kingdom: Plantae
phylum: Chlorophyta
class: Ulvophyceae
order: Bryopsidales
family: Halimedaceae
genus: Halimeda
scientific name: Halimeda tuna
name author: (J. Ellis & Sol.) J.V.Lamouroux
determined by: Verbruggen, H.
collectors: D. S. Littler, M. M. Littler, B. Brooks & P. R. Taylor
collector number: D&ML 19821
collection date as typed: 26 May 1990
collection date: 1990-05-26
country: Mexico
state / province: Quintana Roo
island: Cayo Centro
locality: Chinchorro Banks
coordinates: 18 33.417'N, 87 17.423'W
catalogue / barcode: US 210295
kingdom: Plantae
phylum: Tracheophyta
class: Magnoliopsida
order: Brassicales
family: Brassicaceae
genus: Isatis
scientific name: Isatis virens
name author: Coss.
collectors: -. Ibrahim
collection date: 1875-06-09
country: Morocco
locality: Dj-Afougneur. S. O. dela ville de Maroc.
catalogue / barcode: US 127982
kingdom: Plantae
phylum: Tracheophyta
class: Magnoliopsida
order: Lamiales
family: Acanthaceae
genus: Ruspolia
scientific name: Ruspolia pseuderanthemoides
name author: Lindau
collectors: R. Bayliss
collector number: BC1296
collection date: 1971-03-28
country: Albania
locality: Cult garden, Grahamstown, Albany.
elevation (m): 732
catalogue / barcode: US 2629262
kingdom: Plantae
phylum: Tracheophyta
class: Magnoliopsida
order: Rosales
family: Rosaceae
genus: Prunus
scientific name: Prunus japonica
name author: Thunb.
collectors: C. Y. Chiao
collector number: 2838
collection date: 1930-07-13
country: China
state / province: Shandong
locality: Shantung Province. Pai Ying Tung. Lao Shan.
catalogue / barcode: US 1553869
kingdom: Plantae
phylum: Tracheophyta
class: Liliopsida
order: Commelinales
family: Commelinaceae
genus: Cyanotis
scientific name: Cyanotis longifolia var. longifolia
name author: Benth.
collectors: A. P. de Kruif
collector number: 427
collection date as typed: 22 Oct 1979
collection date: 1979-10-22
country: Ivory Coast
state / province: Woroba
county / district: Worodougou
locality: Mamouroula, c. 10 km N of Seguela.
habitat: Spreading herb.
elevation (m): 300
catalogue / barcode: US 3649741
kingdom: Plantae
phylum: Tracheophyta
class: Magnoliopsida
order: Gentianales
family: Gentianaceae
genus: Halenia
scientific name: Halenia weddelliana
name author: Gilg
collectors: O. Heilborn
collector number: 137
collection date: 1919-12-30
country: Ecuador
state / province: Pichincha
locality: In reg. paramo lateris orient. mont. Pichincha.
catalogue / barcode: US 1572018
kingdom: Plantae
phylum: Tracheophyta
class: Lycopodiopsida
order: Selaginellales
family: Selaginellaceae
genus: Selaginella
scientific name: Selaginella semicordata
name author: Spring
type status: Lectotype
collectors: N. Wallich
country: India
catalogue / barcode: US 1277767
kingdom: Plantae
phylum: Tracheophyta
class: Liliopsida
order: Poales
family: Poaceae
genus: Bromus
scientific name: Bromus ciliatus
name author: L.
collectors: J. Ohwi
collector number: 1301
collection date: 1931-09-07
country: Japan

Description of the task: Convert the lines of all the items above into one numbered list, omitting any blank lines.

Answer for this exercise:
1. kingdom: Plantae
2. phylum: Chlorophyta
3. class: Ulvophyceae
4. order: Bryopsidales
5. family: Halimedaceae
6. genus: Halimeda
7. scientific name: Halimeda tuna
8. name author: (J. Ellis & Sol.) J.V.Lamouroux
9. determined by: Verbruggen, H.
10. collectors: D. S. Littler, M. M. Littler, B. Brooks & P. R. Taylor
11. collector number: D&ML 19821
12. collection date as typed: 26 May 1990
13. collection date: 1990-05-26
14. country: Mexico
15. state / province: Quintana Roo
16. island: Cayo Centro
17. locality: Chinchorro Banks
18. coordinates: 18 33.417'N, 87 17.423'W
19. catalogue / barcode: US 210295
20. kingdom: Plantae
21. phylum: Tracheophyta
22. class: Magnoliopsida
23. order: Brassicales
24. family: Brassicaceae
25. genus: Isatis
26. scientific name: Isatis virens
27. name author: Coss.
28. collectors: -. Ibrahim
29. collection date: 1875-06-09
30. country: Morocco
31. locality: Dj-Afougneur. S. O. dela ville de Maroc.
32. catalogue / barcode: US 127982
33. kingdom: Plantae
34. phylum: Tracheophyta
35. class: Magnoliopsida
36. order: Lamiales
37. family: Acanthaceae
38. genus: Ruspolia
39. scientific name: Ruspolia pseuderanthemoides
40. name author: Lindau
41. collectors: R. Bayliss
42. collector number: BC1296
43. collection date: 1971-03-28
44. country: Albania
45. locality: Cult garden, Grahamstown, Albany.
46. elevation (m): 732
47. catalogue / barcode: US 2629262
48. kingdom: Plantae
49. phylum: Tracheophyta
50. class: Magnoliopsida
51. order: Rosales
52. family: Rosaceae
53. genus: Prunus
54. scientific name: Prunus japonica
55. name author: Thunb.
56. collectors: C. Y. Chiao
57. collector number: 2838
58. collection date: 1930-07-13
59. country: China
60. state / province: Shandong
61. locality: Shantung Province. Pai Ying Tung. Lao Shan.
62. catalogue / barcode: US 1553869
63. kingdom: Plantae
64. phylum: Tracheophyta
65. class: Liliopsida
66. order: Commelinales
67. family: Commelinaceae
68. genus: Cyanotis
69. scientific name: Cyanotis longifolia var. longifolia
70. name author: Benth.
71. collectors: A. P. de Kruif
72. collector number: 427
73. collection date as typed: 22 Oct 1979
74. collection date: 1979-10-22
75. country: Ivory Coast
76. state / province: Woroba
77. county / district: Worodougou
78. locality: Mamouroula, c. 10 km N of Seguela.
79. habitat: Spreading herb.
80. elevation (m): 300
81. catalogue / barcode: US 3649741
82. kingdom: Plantae
83. phylum: Tracheophyta
84. class: Magnoliopsida
85. order: Gentianales
86. family: Gentianaceae
87. genus: Halenia
88. scientific name: Halenia weddelliana
89. name author: Gilg
90. collectors: O. Heilborn
91. collector number: 137
92. collection date: 1919-12-30
93. country: Ecuador
94. state / province: Pichincha
95. locality: In reg. paramo lateris orient. mont. Pichincha.
96. catalogue / barcode: US 1572018
97. kingdom: Plantae
98. phylum: Tracheophyta
99. class: Lycopodiopsida
100. order: Selaginellales
101. family: Selaginellaceae
102. genus: Selaginella
103. scientific name: Selaginella semicordata
104. name author: Spring
105. type status: Lectotype
106. collectors: N. Wallich
107. country: India
108. catalogue / barcode: US 1277767
109. kingdom: Plantae
110. phylum: Tracheophyta
111. class: Liliopsida
112. order: Poales
113. family: Poaceae
114. genus: Bromus
115. scientific name: Bromus ciliatus
116. name author: L.
117. collectors: J. Ohwi
118. collector number: 1301
119. collection date: 1931-09-07
120. country: Japan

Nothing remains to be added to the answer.